● Data

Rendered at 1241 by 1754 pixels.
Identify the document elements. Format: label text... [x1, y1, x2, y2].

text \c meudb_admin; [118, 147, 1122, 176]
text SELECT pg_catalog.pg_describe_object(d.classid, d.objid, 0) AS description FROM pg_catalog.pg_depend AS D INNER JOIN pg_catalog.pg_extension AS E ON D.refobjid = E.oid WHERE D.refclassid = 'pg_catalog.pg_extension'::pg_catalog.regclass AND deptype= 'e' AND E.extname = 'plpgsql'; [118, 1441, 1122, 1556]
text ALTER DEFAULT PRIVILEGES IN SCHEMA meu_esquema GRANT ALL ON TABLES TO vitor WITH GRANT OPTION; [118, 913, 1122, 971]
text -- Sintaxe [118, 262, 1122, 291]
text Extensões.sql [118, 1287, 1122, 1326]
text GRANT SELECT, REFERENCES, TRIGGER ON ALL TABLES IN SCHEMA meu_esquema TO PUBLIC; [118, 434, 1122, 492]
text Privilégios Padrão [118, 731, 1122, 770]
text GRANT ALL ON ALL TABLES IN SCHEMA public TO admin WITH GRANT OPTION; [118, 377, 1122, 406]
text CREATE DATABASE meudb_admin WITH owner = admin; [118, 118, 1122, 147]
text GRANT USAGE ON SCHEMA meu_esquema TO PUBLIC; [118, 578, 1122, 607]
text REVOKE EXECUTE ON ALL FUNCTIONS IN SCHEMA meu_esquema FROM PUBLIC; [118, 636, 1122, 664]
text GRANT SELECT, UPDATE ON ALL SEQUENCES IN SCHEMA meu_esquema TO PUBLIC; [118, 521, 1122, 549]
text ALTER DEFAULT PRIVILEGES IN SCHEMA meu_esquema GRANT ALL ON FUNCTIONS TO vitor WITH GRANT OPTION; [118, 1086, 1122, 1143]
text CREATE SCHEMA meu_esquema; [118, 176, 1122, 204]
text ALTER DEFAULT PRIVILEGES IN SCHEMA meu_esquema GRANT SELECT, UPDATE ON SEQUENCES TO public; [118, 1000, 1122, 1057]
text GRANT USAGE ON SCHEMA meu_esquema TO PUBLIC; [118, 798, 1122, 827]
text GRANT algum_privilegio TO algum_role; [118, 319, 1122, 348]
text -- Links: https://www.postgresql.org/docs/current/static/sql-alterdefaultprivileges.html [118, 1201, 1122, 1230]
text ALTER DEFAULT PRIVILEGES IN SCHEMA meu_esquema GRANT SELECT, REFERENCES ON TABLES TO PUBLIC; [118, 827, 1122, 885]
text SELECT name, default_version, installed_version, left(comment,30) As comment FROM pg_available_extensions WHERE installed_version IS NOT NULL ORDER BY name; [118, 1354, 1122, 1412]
--
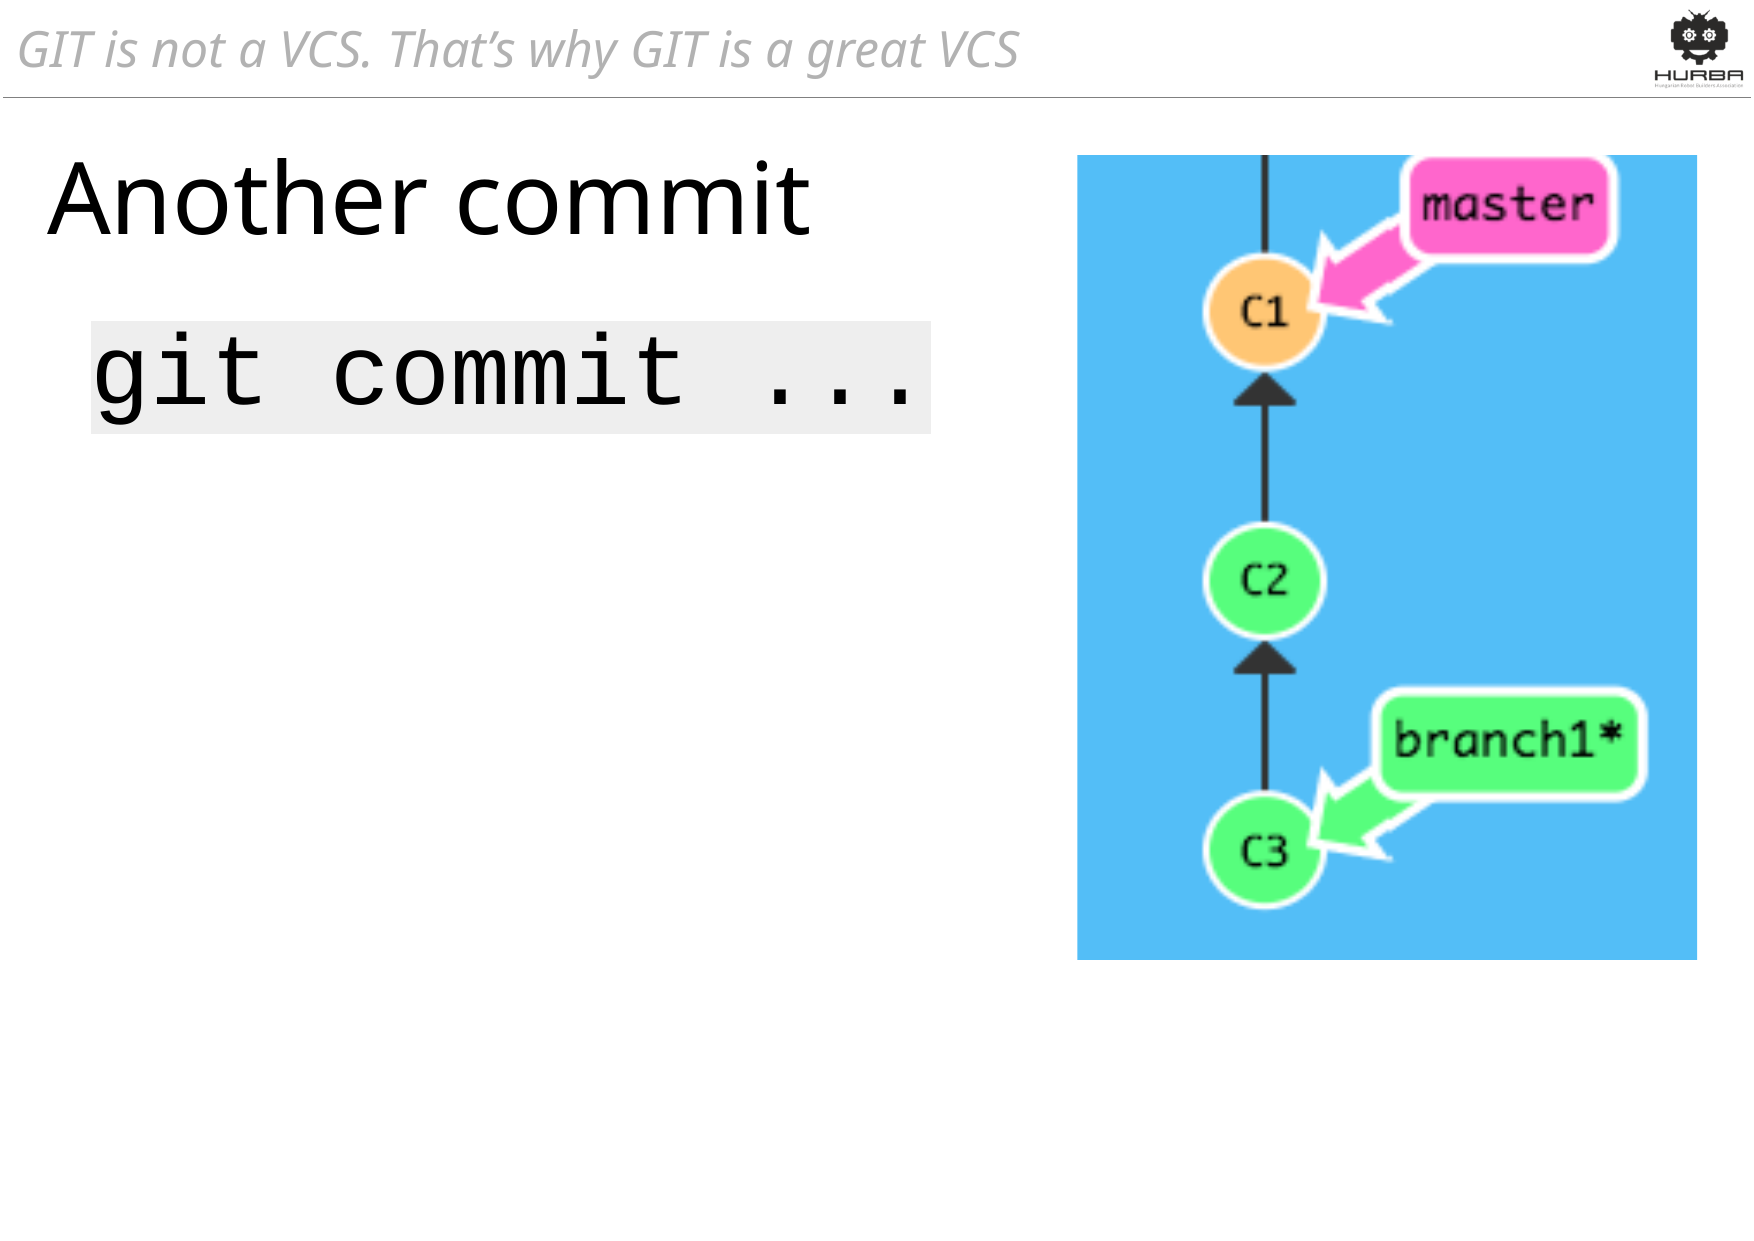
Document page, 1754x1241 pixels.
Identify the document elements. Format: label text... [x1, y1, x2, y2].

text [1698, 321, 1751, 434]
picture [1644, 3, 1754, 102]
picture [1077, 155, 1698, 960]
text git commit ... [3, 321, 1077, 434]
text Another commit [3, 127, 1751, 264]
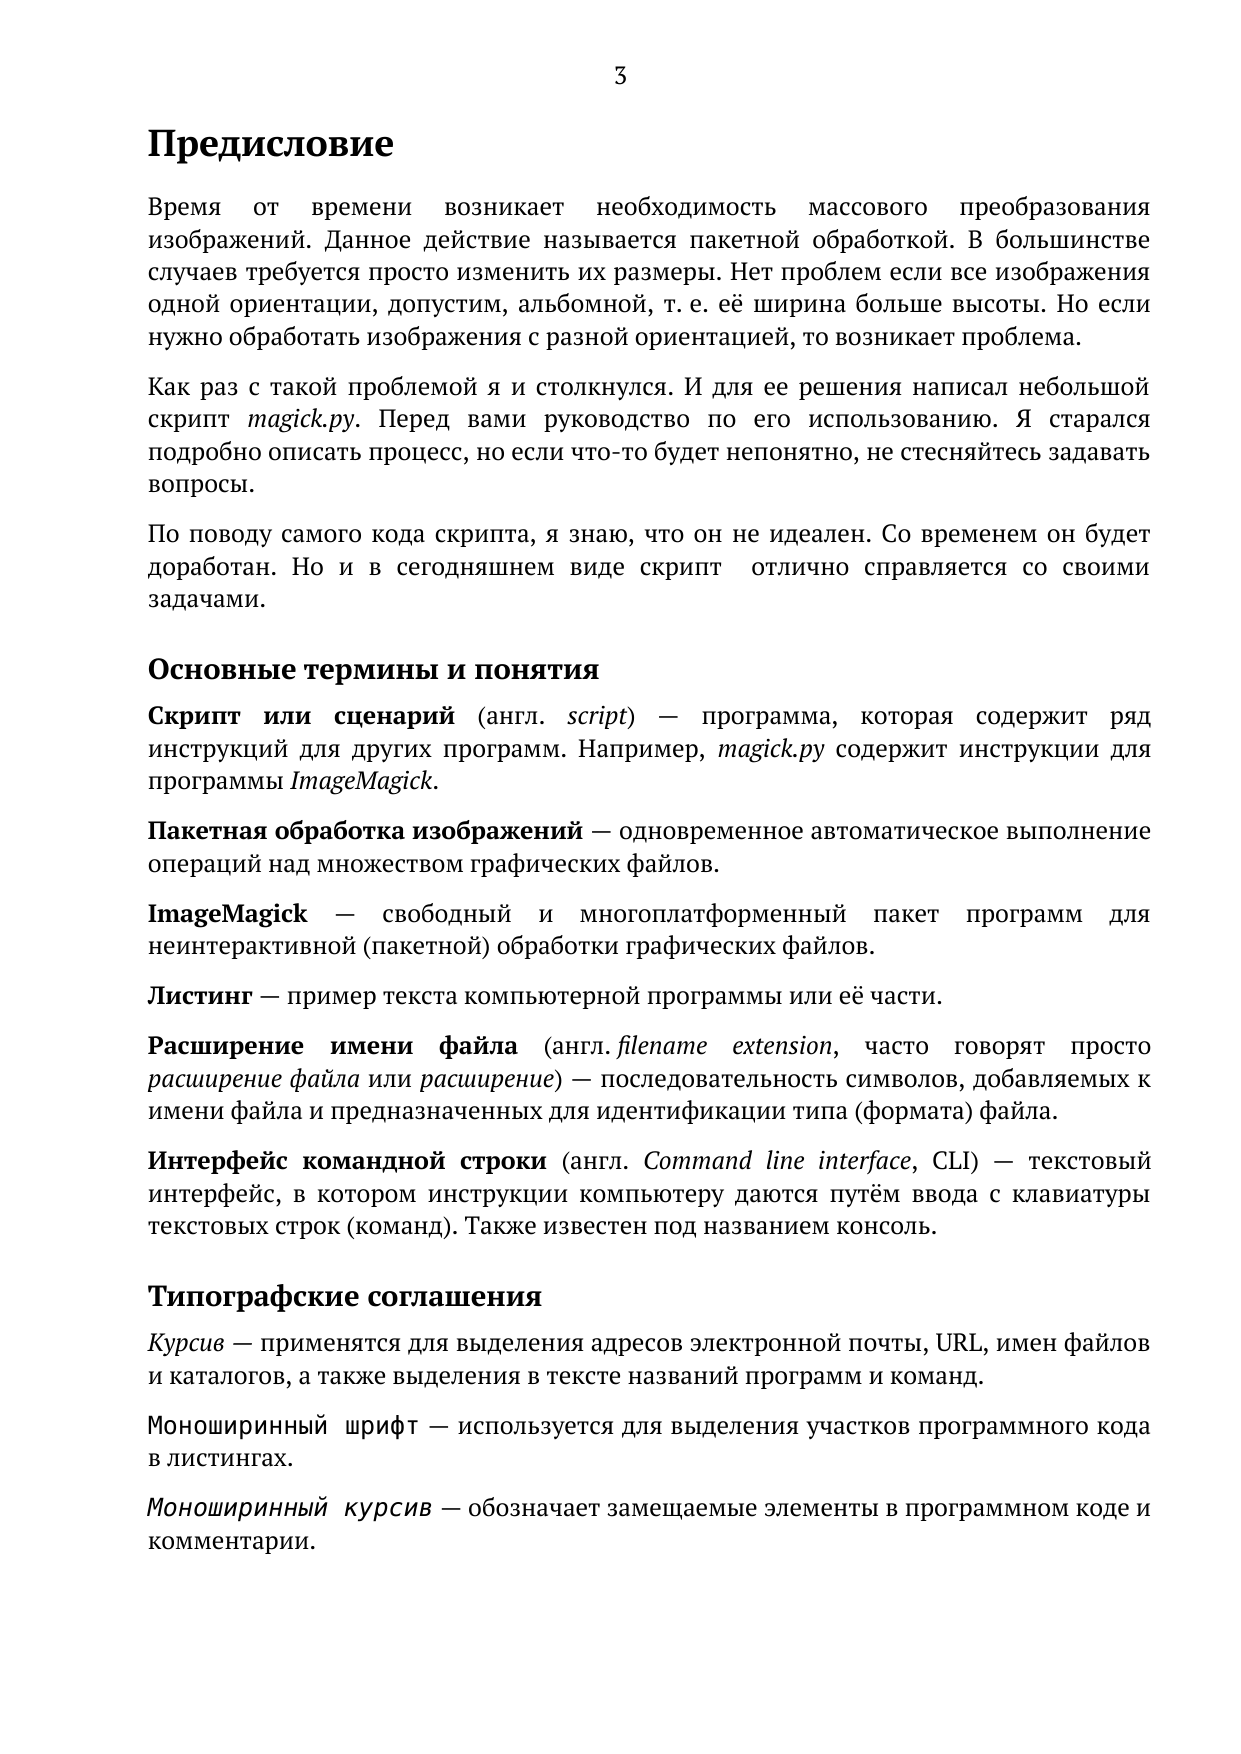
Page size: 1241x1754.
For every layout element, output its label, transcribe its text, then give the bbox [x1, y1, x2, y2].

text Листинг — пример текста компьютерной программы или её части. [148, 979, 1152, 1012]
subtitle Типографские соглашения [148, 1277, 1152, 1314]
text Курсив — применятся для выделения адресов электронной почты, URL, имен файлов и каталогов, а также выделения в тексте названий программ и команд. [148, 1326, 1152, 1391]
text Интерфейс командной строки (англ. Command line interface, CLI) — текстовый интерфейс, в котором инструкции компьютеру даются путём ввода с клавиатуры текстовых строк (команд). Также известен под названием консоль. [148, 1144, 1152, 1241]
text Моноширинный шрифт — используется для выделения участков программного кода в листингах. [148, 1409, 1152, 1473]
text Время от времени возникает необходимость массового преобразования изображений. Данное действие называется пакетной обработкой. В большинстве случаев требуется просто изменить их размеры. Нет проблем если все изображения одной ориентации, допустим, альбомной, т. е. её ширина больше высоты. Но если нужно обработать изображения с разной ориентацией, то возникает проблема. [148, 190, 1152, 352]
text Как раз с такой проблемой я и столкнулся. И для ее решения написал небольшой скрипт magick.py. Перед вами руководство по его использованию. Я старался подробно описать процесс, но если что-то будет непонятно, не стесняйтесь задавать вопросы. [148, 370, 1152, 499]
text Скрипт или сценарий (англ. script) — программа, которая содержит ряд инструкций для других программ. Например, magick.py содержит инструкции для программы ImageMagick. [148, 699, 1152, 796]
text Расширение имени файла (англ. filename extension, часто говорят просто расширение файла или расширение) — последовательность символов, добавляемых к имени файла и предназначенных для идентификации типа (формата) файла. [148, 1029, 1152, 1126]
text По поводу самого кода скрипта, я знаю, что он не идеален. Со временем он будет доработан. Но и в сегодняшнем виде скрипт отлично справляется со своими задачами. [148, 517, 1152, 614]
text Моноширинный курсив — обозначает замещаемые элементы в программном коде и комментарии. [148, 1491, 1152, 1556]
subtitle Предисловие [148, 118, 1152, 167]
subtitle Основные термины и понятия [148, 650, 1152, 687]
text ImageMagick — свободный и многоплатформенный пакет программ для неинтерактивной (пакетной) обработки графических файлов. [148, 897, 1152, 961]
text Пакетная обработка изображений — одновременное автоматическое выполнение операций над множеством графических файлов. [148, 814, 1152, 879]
==
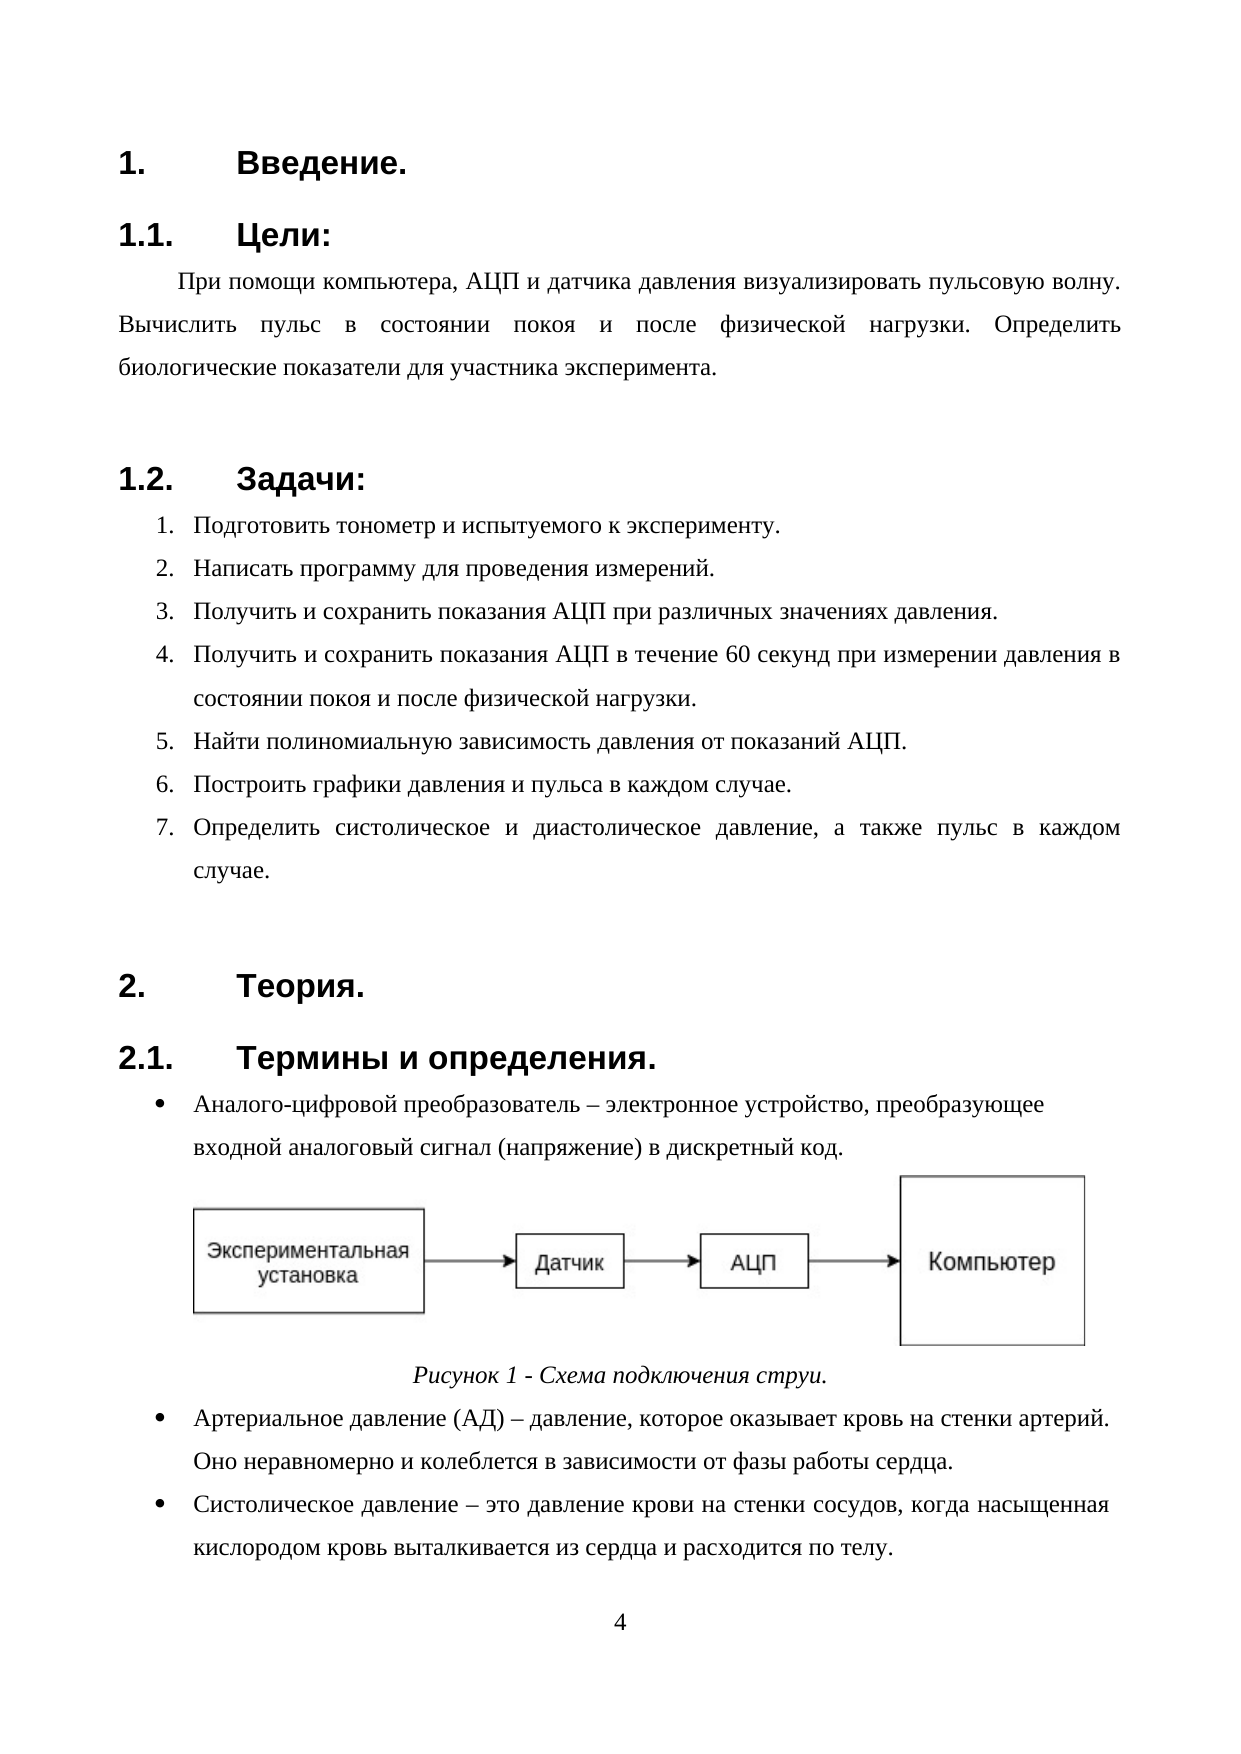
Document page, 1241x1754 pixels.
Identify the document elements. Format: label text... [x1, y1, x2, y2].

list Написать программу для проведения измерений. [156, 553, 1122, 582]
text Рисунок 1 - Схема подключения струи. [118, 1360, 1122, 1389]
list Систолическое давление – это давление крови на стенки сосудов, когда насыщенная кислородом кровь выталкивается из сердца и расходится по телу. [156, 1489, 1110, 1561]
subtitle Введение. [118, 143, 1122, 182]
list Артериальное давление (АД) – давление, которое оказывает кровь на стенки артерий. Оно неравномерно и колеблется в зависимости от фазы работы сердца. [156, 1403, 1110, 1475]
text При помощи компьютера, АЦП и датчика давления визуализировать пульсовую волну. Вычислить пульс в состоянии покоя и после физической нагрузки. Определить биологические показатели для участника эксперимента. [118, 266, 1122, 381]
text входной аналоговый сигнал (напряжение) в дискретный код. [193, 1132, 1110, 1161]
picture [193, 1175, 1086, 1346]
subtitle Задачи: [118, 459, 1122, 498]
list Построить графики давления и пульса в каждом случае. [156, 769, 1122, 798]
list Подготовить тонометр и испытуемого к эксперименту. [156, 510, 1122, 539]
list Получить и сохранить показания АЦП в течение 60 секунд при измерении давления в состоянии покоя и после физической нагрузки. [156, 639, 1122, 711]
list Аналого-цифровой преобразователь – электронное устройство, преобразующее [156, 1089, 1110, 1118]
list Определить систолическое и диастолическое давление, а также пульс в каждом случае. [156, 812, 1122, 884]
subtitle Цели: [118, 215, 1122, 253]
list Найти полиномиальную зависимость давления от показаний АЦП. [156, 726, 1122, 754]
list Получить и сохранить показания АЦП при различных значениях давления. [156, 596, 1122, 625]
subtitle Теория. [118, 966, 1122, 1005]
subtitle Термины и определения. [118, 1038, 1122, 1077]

● The problem
Retype the rows above exactly, starting with the row that contains "Page size: 1241x1754." and going on through the row that contains "For every layout".

● Result for this exercise
Page size: 1241x1754.
For every layout element, output its label, transcribe its text, then give the bbox [x1, y1, x2, y2].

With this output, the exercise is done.